-- BEGIN Document extract --
What We’re Tackling Next
In this final post on the Tour de France theme, we’re levelling up.
We will explore more complex questions such as:
- How many riders won the Tour de France without winning a stage in that year?
- Of the riders who won the most Tours, who rode the most kilometres?
These questions will stretch our data skills further, as we will:
❶ Combine information across multiple columns and tables.
❷ Further practice data cleaning to prepare our data for robust analysis.
Ready? Let’s dive in.
2. Setting The Scene
2.1 Installing / Loading Your Packages
As we saw in previous posts, R’s default base package contains
numerous functionalities. However, it is common to need additional
functionalities that can be loaded with packages. This analysis is no
different. Today, we will use three packages: readr,
stringr, and stringi.
-- END Document extract --
# What you need to do
(a) Answer each question about the R tutorial excerpt on its own line, marked to match:
(i) Where does this post fall in the Tour de France theme?
(ii) What is the heading of section 2.1?
(iii) How many packages will the analysis use today?
(b) Which packages does the R tutorial excerpt say this analysis will use? List all of them.
(c) Resume the R tutorial excerpt from the point where it stops.
The data after this note is not needed for any task.
-- BEGIN Provided material --
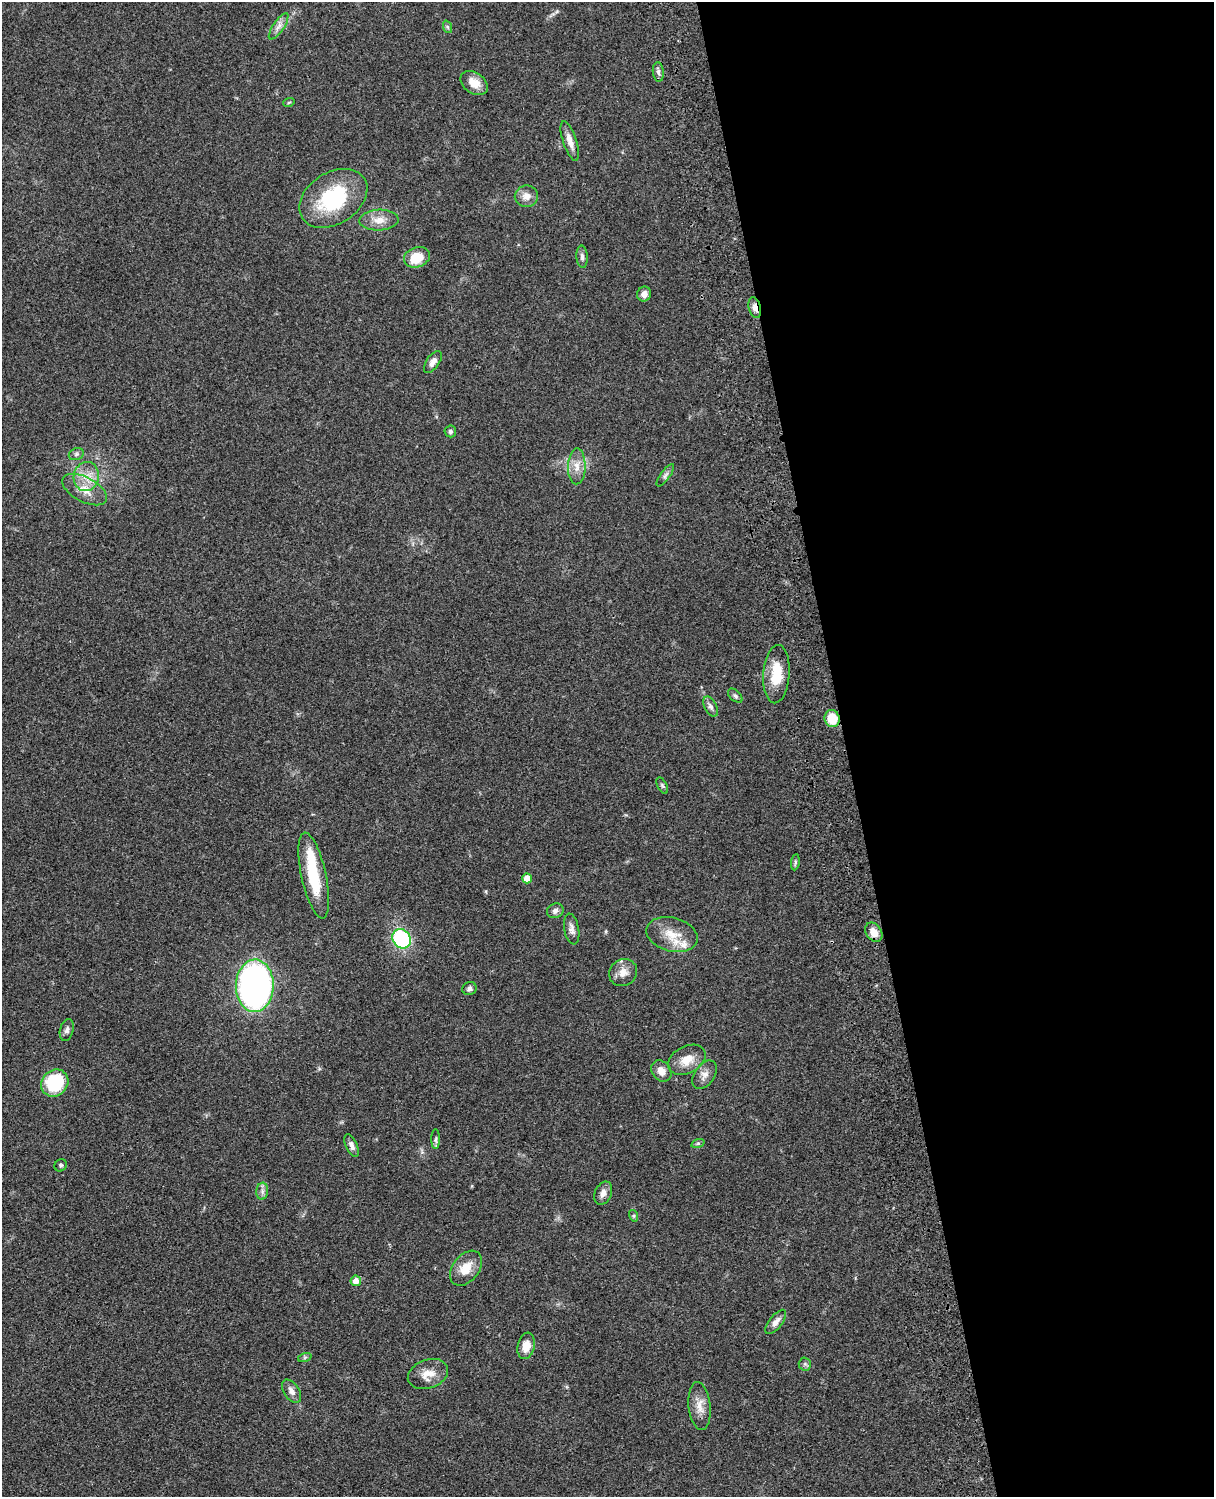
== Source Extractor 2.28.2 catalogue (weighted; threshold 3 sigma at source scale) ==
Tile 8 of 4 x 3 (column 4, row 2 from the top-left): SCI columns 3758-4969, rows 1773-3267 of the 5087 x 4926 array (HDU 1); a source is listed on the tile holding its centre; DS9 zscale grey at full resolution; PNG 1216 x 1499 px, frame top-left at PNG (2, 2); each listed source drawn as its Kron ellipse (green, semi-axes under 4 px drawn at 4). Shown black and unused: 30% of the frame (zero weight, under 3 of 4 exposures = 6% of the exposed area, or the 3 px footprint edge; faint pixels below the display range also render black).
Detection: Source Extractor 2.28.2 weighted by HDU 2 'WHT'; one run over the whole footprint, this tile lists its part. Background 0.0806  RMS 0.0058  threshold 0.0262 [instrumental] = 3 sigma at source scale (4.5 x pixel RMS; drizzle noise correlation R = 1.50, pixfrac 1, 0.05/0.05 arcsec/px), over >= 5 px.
-- END Provided material --
# Answers to the problems
(a)
(i) It is the final post on the Tour de France theme.
(ii) Installing / Loading Your Packages
(iii) Three.

(b)
readr
stringr
stringi

(c)
Installing packages in R is straightforward:
if(!require('readr')) install.packages('readr')
if(!require('stringr')) install.packages('stringr')
if(!require('stringi')) install.packages('stringi')
Loading packages is commonly done with the
library(package_name) function, specifying the package
name. However, it only works if the package is already installed on your
machine. The code above is slightly longer, but it attempts to load the
package using require(). If the package is not found, it
will first attempt to install it.
2.2 Loading The Data
If you’ve been following along, you’re already familiar with the structure of our Tour de France dataset and how to load it into R. If not, check out the previous posts for a step-by-step walkthrough.
For this analysis, we will once again load our three tables:
finishers <- read.csv('./data/tdf_finishers.csv')
stages <- read.csv('./data/tdf_stages.csv')
tours <- readr::read_csv('./data/tdf_tours.csv', locale=readr::locale(encoding="UTF-8"))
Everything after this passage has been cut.